Scientific Proof that “Hangry” is Real

Scientific Proof that Hangry is Real - and How to Avoid It

For the longest time, I thought it was just me.

You know what I mean, we’ve all been there. There are those days, whether you were crazy busy or just couldn’t seem to fit in a solid meal, you go a whole day without eating much of anything. Eventually you start to feel the hunger pains and you slip into your cranky pants without even noticing. You might accidentally lash out at a co-worker, a loved one, or a fur baby. Now, my dear, you have crossed the line from hungry to “Hangry.” The combination of the words hungry and angry combine together to form the slang term “hangry,” which describes the irritability that coincides with hunger.

Hangry has been thrown around for several years to describe the phenomenon but now there seems to be some evidence that this condition may actually exist and proof lies in a study recently published in the journal of the Proceedings of the National Academy of Sciences.
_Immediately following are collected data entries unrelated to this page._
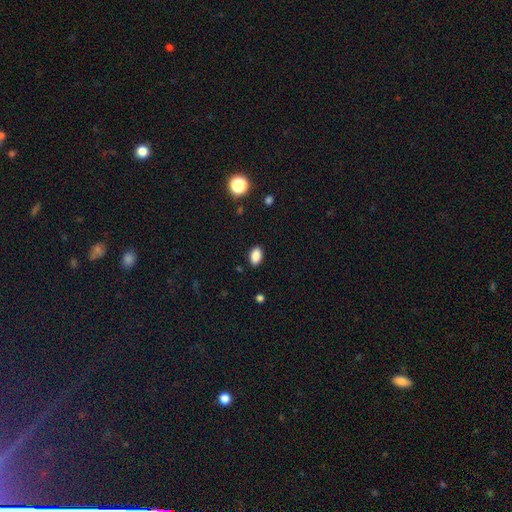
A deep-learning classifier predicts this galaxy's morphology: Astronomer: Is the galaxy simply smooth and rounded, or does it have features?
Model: smooth — 88%.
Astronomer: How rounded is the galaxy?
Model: in between — 91%.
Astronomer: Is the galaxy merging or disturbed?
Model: none — 88%.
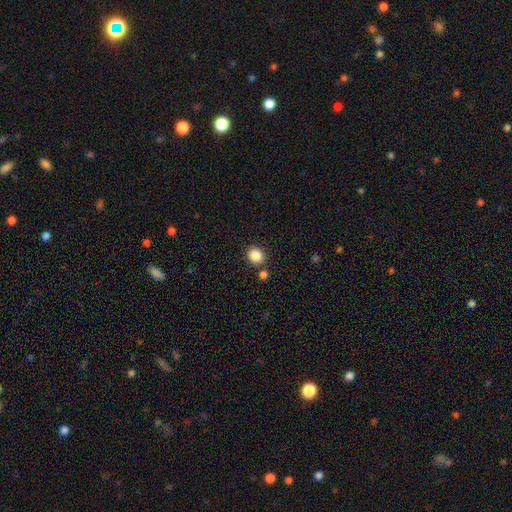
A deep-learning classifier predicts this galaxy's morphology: Smooth or featured: smooth — 87% (star or artifact — 10%)
How rounded: round — 69% (in between — 30%)
Merging: none — 82% (minor disturbance — 8%)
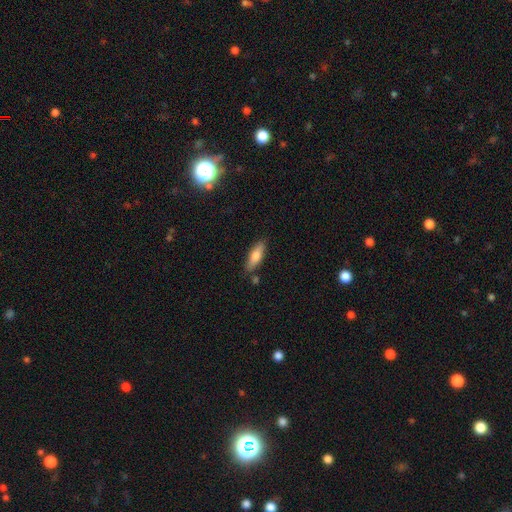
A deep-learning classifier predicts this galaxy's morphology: The model was most divided on "how rounded": in between: 53%, cigar-shaped: 45%, round: 2%. More confident: merging — none (81%); smooth or featured — smooth (74%).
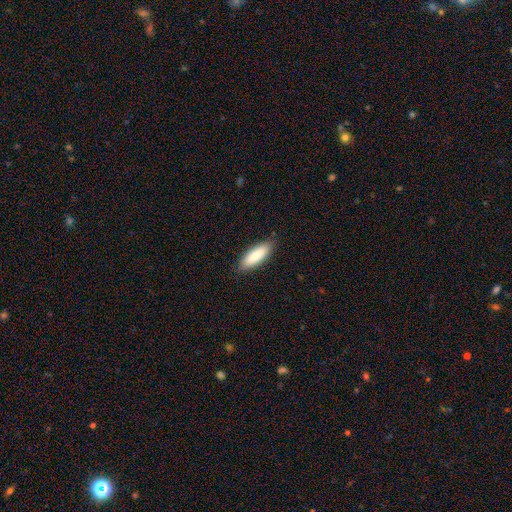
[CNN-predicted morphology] Overall: smooth (87%). How rounded: in between (59%; cigar-shaped 39%). Merging: none (87%).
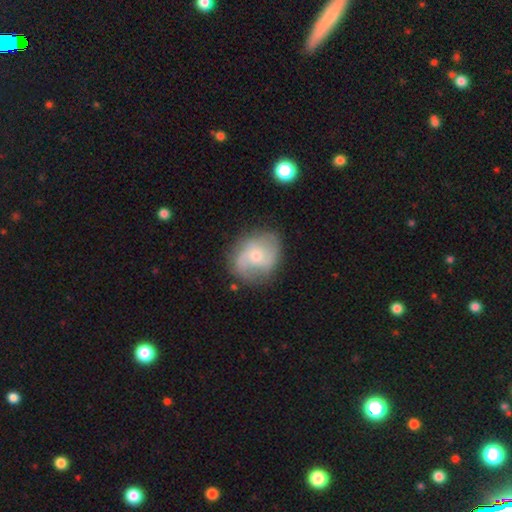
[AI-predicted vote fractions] The model was most divided on "bulge size": small: 52%, moderate: 43%, none: 2%, large: 2%, dominant: 1%. Remaining: edge-on disk — no (97%); spiral arms — yes (92%); spiral arm count — 2 (74%); merging — none (73%); smooth or featured — featured or disk (71%); bar — no (59%); spiral winding — medium (46%).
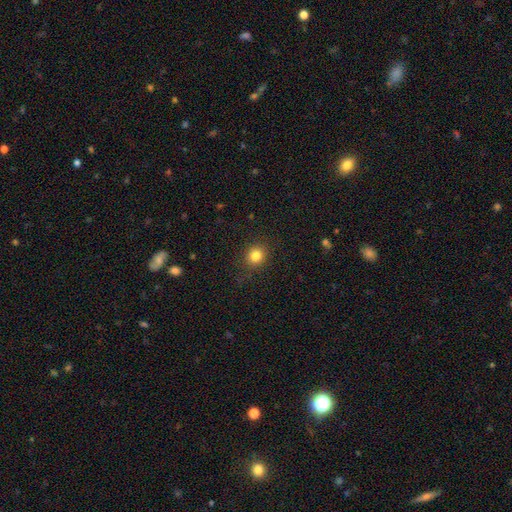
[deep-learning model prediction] Overall: smooth (82%). How rounded: round (82%). Merging: none (87%).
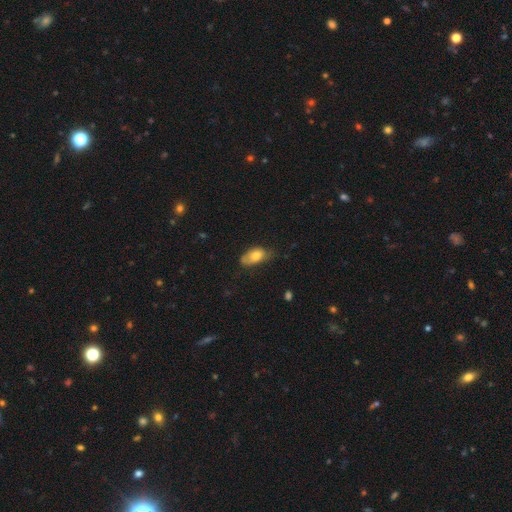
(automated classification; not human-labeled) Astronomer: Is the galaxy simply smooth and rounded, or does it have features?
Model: smooth — 73%.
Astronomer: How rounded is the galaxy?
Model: in between — 90%.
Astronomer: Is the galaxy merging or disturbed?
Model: none — 46% (runner-up: minor disturbance, 39%).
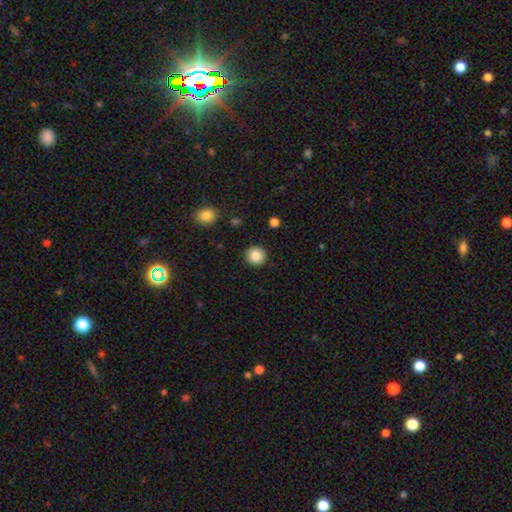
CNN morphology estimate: smooth 85%, star or artifact 9%, featured or disk 5%. Down the decision tree: how rounded — round (93%); merging — none (92%).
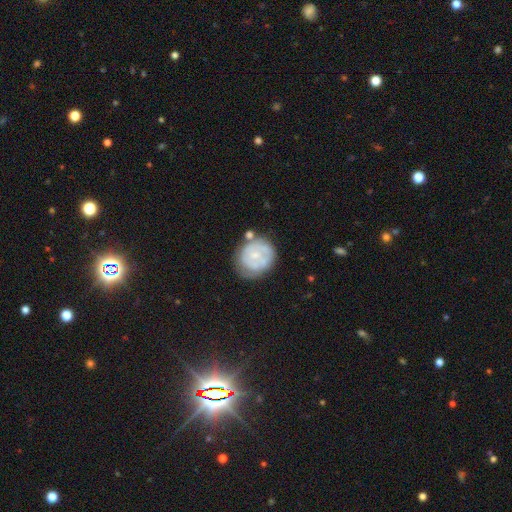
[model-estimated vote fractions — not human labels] featured or disk 62%, smooth 32%, star or artifact 6%. Down the decision tree: edge-on disk — no (98%); bar — no (74%); spiral arms — yes (64%); bulge size — small (59%); merging — none (53%).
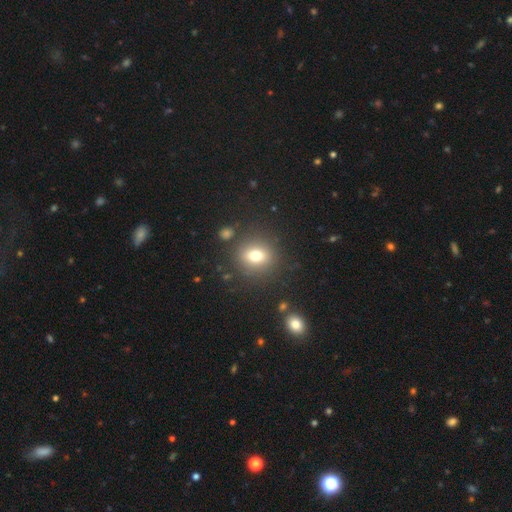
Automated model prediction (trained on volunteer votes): Morphology: type=smooth (74%); roundness=round (73%); merging=none (84%).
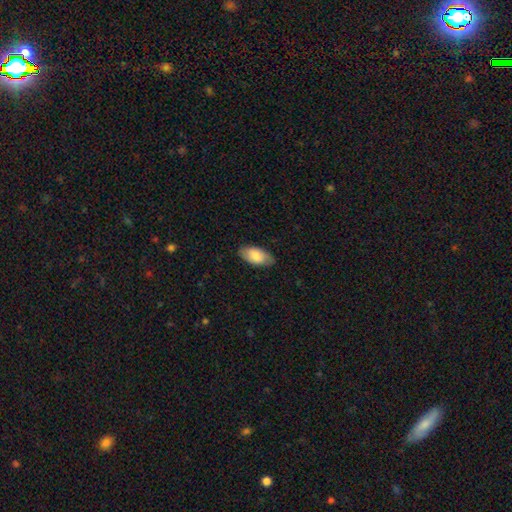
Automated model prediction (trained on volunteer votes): Smooth or featured?
  - smooth: 80% *
  - featured or disk: 14%
  - star or artifact: 6%
How rounded?
  - in between: 94% *
  - cigar-shaped: 3%
  - round: 2%
Merging?
  - none: 83% *
  - minor disturbance: 13%
  - major disturbance: 3%
  - merger: 1%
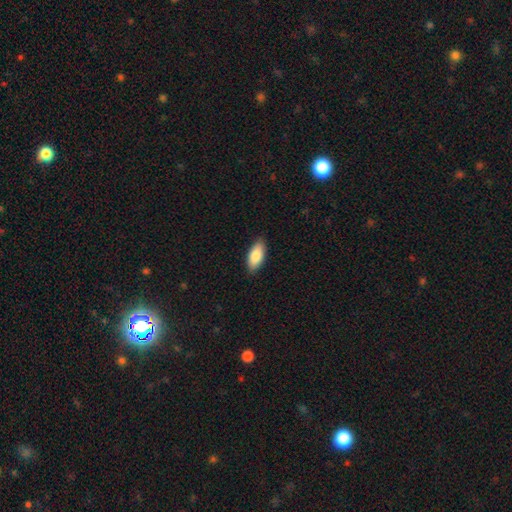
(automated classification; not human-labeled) Smooth or featured? Predicted: smooth (p=0.86). How rounded? Predicted: in between (p=0.88). Merging? Predicted: none (p=0.87).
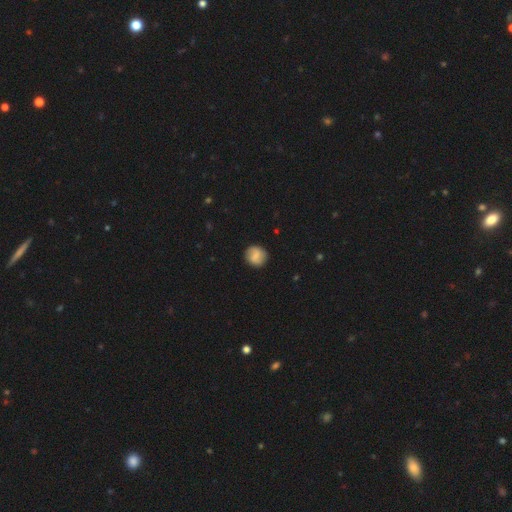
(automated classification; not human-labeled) smooth-or-featured: smooth: 66% | featured or disk: 26% | star or artifact: 8%
  how-rounded: round: 86% | in between: 13% | cigar-shaped: 1%
  merging: none: 86% | minor disturbance: 10% | major disturbance: 3% | merger: 1%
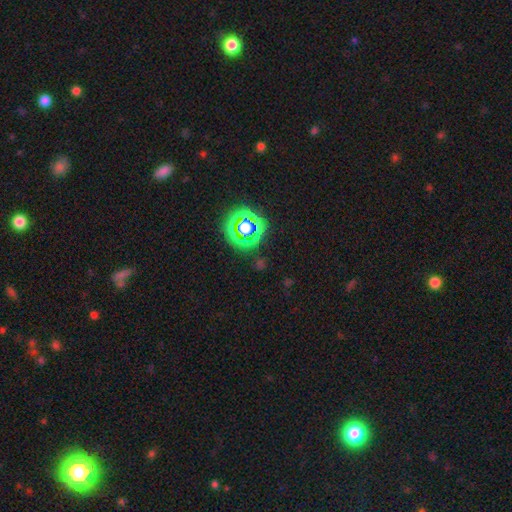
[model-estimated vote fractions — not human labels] This is likely a star or artifact rather than a galaxy (74%).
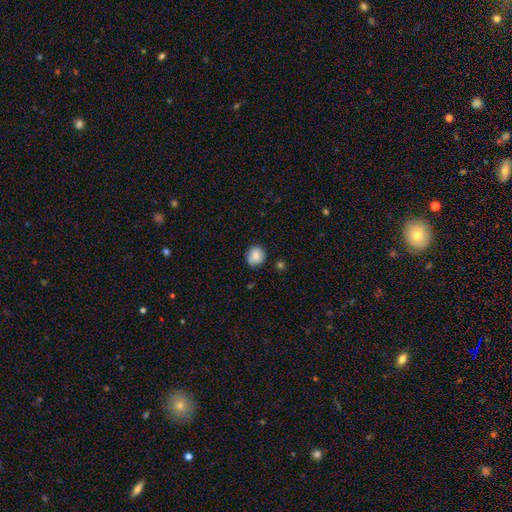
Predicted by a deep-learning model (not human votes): This is likely a smooth galaxy (79%). How rounded: clearly round (82%). Merging: likely none (71%).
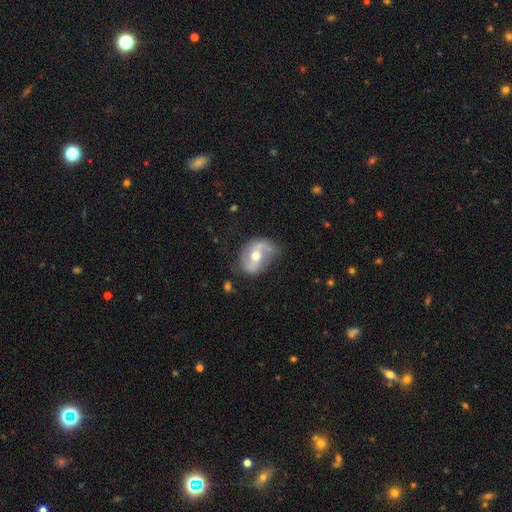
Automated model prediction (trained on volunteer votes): smooth-or-featured: featured or disk: 81% | smooth: 13% | star or artifact: 6%
  disk-edge-on: no: 97% | yes: 3%
    bar: no: 38% | weak: 37% | strong: 25%
    has-spiral-arms: yes: 92% | no: 8%
      spiral-winding: loose: 60% | medium: 31% | tight: 10%
      spiral-arm-count: 2: 84% | 1: 10% | can't tell: 4% | 3: 1% | 4: 1% | more than 4: 1%
    bulge-size: moderate: 72% | small: 22% | large: 4% | none: 1% | dominant: 1%
  merging: none: 67% | minor disturbance: 21% | major disturbance: 9% | merger: 2%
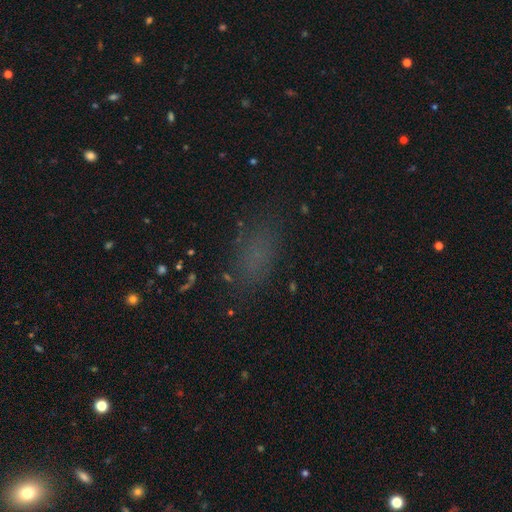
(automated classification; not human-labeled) Q: Smooth or featured?
A: smooth (61%); runner-up: star or artifact (27%)
Q: How rounded?
A: in between (83%); runner-up: round (9%)
Q: Merging?
A: none (72%); runner-up: minor disturbance (16%)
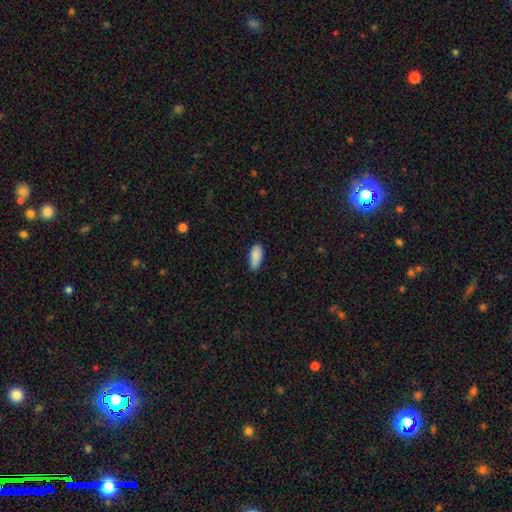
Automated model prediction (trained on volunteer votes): Morphology: type=smooth (88%); roundness=in between (88%); merging=none (72%).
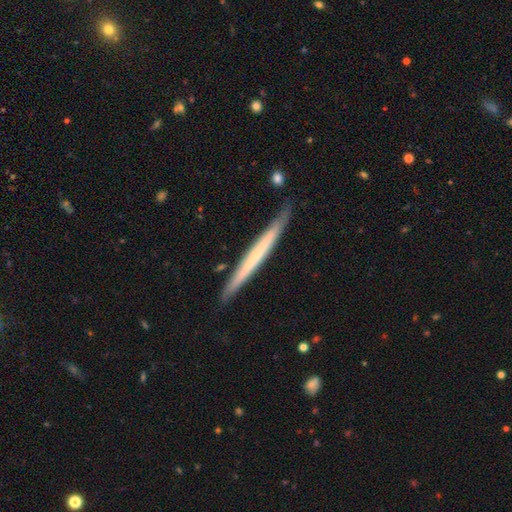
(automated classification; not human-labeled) Smooth or featured? Predicted: featured or disk (p=0.49). Merging? Predicted: none (p=0.85).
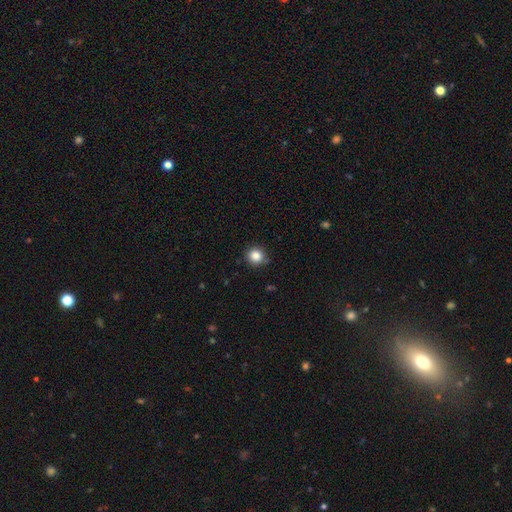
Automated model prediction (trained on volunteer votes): smooth 85%, star or artifact 11%, featured or disk 4%. Down the decision tree: how rounded — round (92%); merging — none (85%).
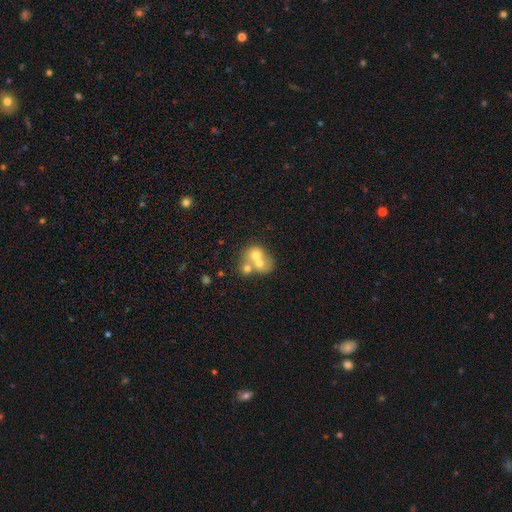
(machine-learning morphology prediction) A smooth galaxy with no disk features (58%) that is round (65%). Merging: merger (70%).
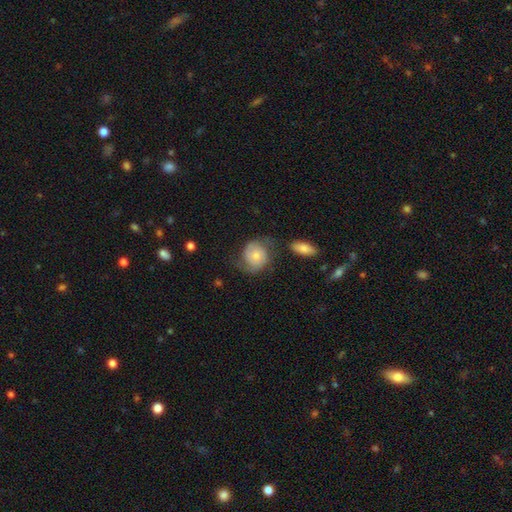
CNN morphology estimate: Smooth or featured? Predicted: featured or disk (p=0.54). Edge-on disk? Predicted: no (p=0.97). Bar? Predicted: no (p=0.76). Spiral arms? Predicted: yes (p=0.87). Bulge size? Predicted: small (p=0.45). Merging? Predicted: none (p=0.55).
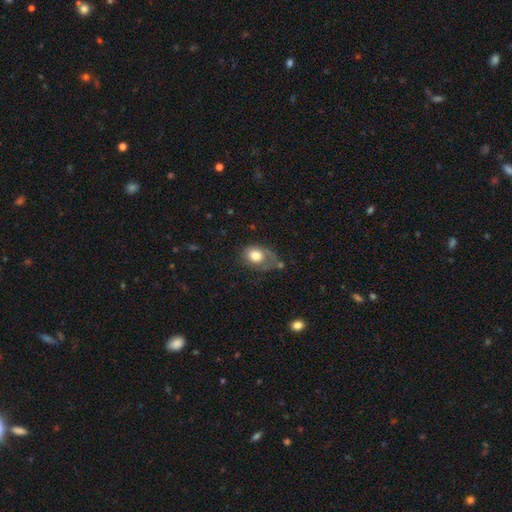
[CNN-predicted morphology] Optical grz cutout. It shows a smooth galaxy with no disk features (67%) that is in between round and cigar-shaped (63%). Merging: none (36%).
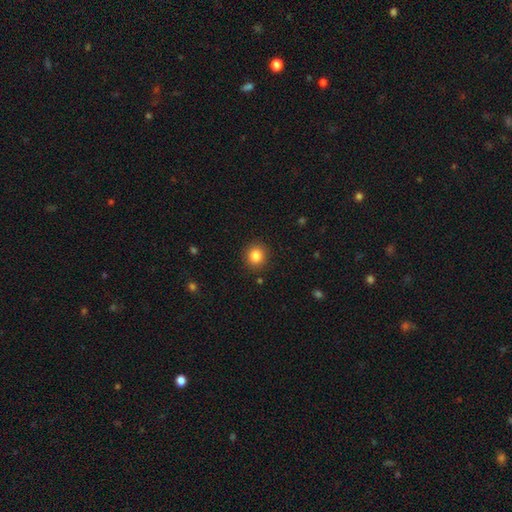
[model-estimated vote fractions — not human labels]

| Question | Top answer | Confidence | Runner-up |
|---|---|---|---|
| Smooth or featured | smooth | 85% | star or artifact (10%) |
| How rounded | round | 87% | in between (12%) |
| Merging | none | 90% | minor disturbance (7%) |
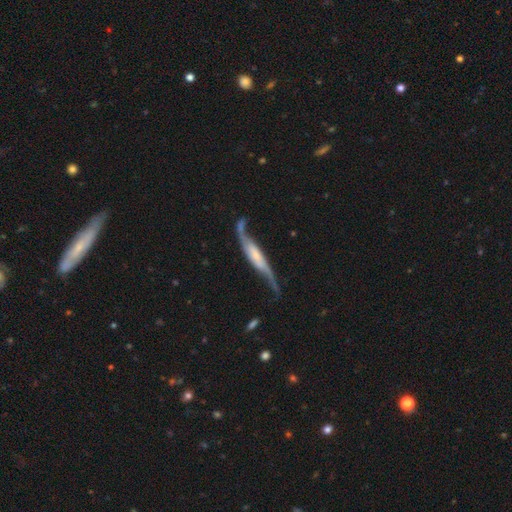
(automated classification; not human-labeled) Smooth or featured: featured or disk — 76% (smooth — 18%)
Edge-on disk: no — 52% (yes — 48%)
Merging: none — 49% (minor disturbance — 25%)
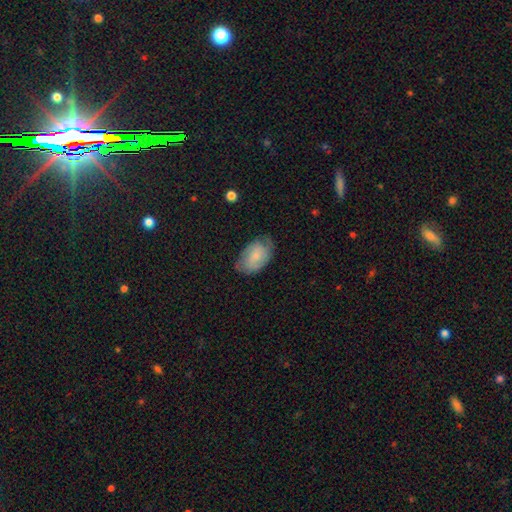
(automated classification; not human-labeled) A smooth galaxy with no disk features (64%) that is in between round and cigar-shaped (91%). Merging: none (64%).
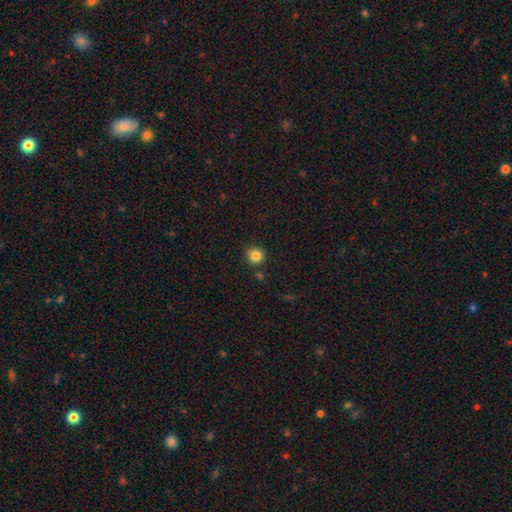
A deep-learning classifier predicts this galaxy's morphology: The model was most divided on "smooth or featured": smooth: 83%, star or artifact: 11%, featured or disk: 5%. More confident: how rounded — round (91%); merging — none (83%).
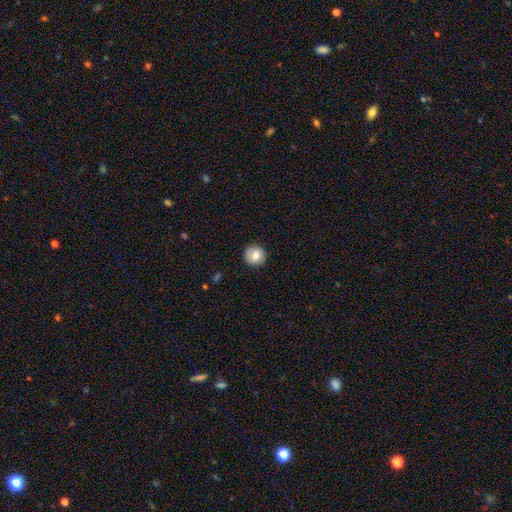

Ohio State University psychologist, Dr. Brad Bushman, P.h.d was interested in the connection between blood sugar and temperament and conducted a study using married couples and voodoo dolls. He taught 107 couples how to test their blood sugar levels and sent them home with voodoo dolls and pins. Over the course of 21 days, he had couples test their blood sugar levels and stab the voodoo dolls each night and the amount of  pins they used represented how angry they were with their spouse. In the second part of the experiment, he had that couples blast each other with loud, obnoxious noises. The longer and louder the noise the more angry the spouse. Bushman findings show a correlation between people with low blood sugar and higher irritability.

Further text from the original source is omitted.